Significant holdings include items of documentary heritage that are part of the UNESCO Memory of the World, New Zealand register, which currently include:
- George Grey's New Zealand Māori Manuscript Collection, added to the register in 2011.
- The original score and lyrics for the New Zealand national anthem, "God Defend New Zealand", added to the register in 2013.
- The personal papers of John A. Lee, added to the register in 2017.
- J. T. Diamond West Auckland history collection, added to the register in 2017.
- The C. P. Dawes Collection, added to the register in 2019.
- Richard Davis's meteorological records spanning 1839–1851, added to the register in 2019.
- The James Reddy Clendon papers, added to the register in 2022 and held at both Auckland Libraries and the Heritage New Zealand-owned Clendon House in Rawene.
- The Henry Winkelmann photographic collection, added to the register in 2023 and held at both Auckland Libraries and Auckland War Memorial Museum. The Old Colonists' Museum purchased a large collection of Winkelmann's Auckland images from the photographer himself in 1928. These were transferred to the library after the museum's closure in 1957.

Other items of note include the first work printed in New Zealand: Ko te katihama III (pictured), printed in 1830 by William Yate who worked for the Church Missionary Society; the manuscript of Robin Hyde's unpublished autobiography and of Baron de Thierry's Historical narrative of an attempt to form a settlement in New Zealand; a certified copy written in Māori of the Treaty of Waitangi, and documents concerning the building of the Stone Store at Kerikeri, New Zealand's oldest surviving stone building.

Archival collections that have been deposited include the personal papers of Jane Mander, as well as the records of Mercury Theatre and the Auckland branch of Greenpeace Aotearoa New Zealand.

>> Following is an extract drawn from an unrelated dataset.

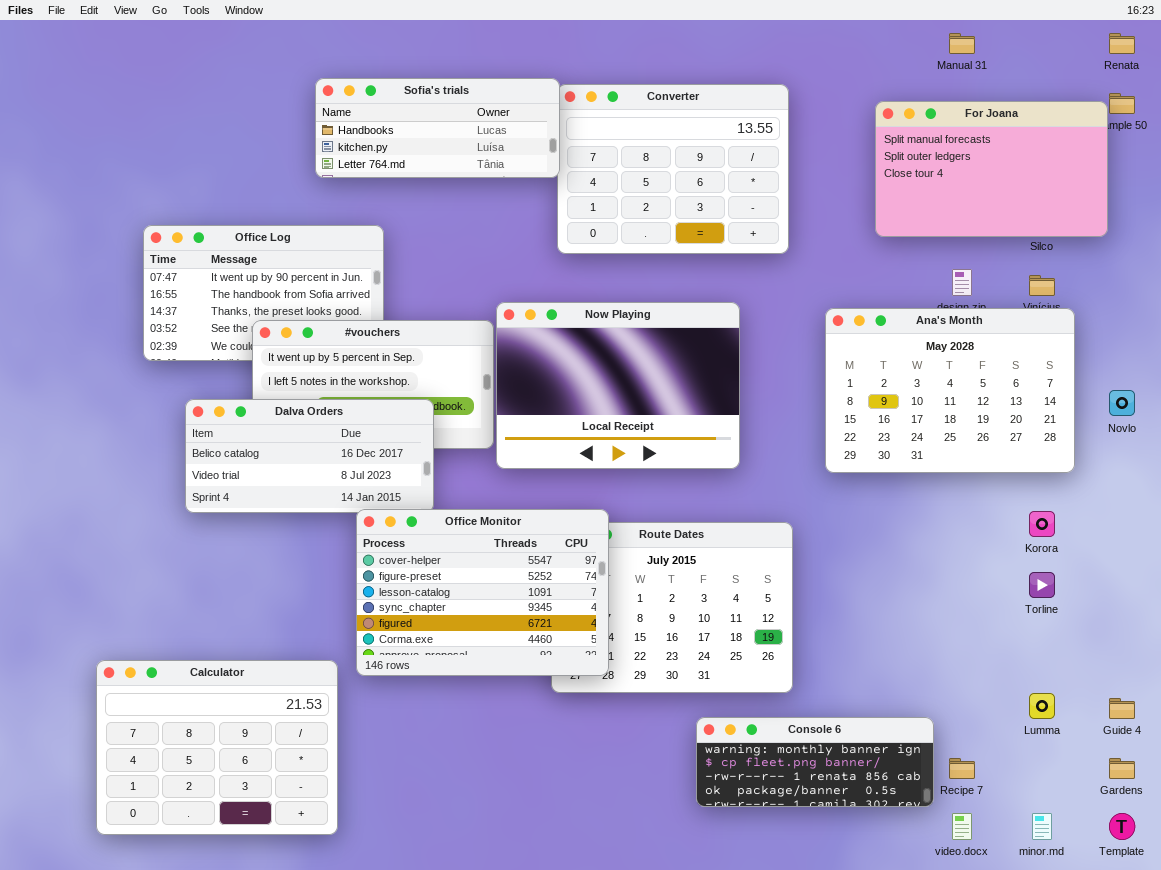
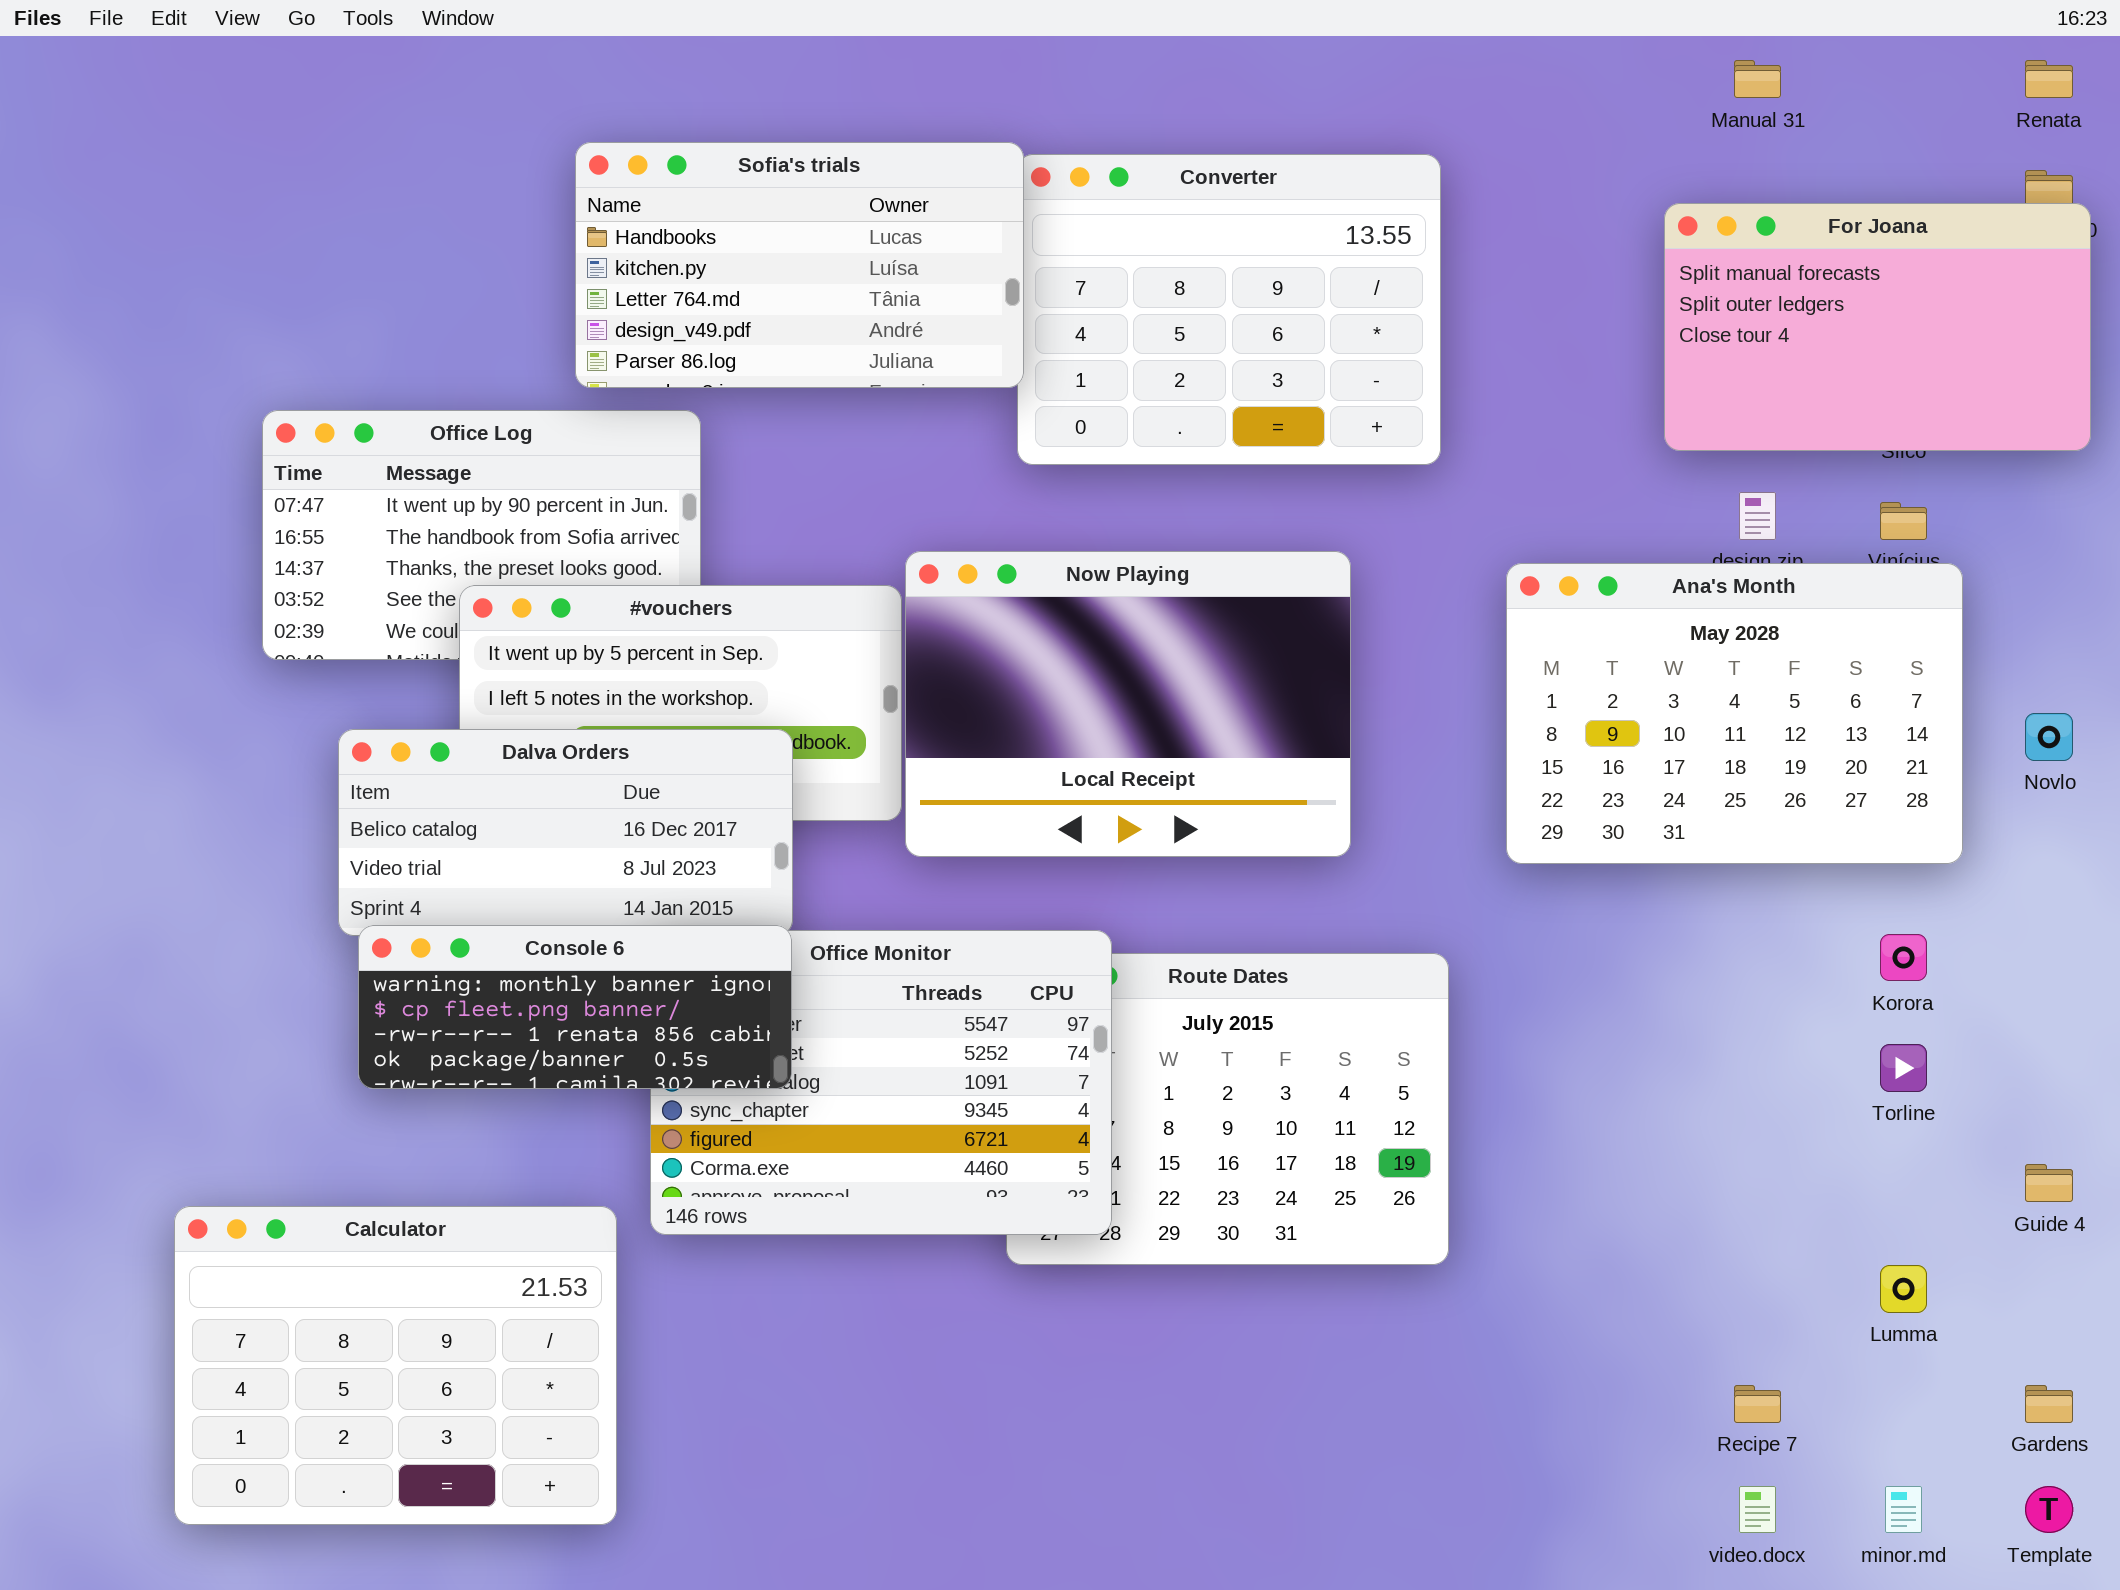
Sofia's trials: [315,78,560,178] -> [575,142,1024,388], resized
For Joana: [875,101,1108,237] -> [1664,203,2091,451], moved
Guide 4: [1109,698,1135,719] -> [2025,1164,2073,1202], moved
Console 6: [696,717,934,807] -> [358,925,792,1089], moved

On his retirement in 1974, Clifton Firth gave Auckland Libraries much of his surviving work, including many display prints as well as more than 100 000 photographic negatives.

Notable international rare books include a copy of Shakespeare's First Folio (1623), Spenser's The Faerie Queene (1590); an edition of William Blake's Europe a Prophecy and America a Prophecy bound together, and Alexander Shaw's A catalogue of the different specimens of cloth collected in the three voyages of Captain Cook (known as "the tapa-cloth book").
The Reed Dumas collection resides in Sir George Grey Special Collections. From boyhood an avid admirer of French author Alexandre Dumas, Whangārei pharmacist Frank Reed (1854–1953) gradually accumulated the most extensive Dumas collection outside France, and bequeathed the more than 4,000 items to Auckland Public Library. It includes 500 first editions in French and English, 2,000 sheets of original manuscripts, and 51 typescript volumes of translations, letters and bibliographies.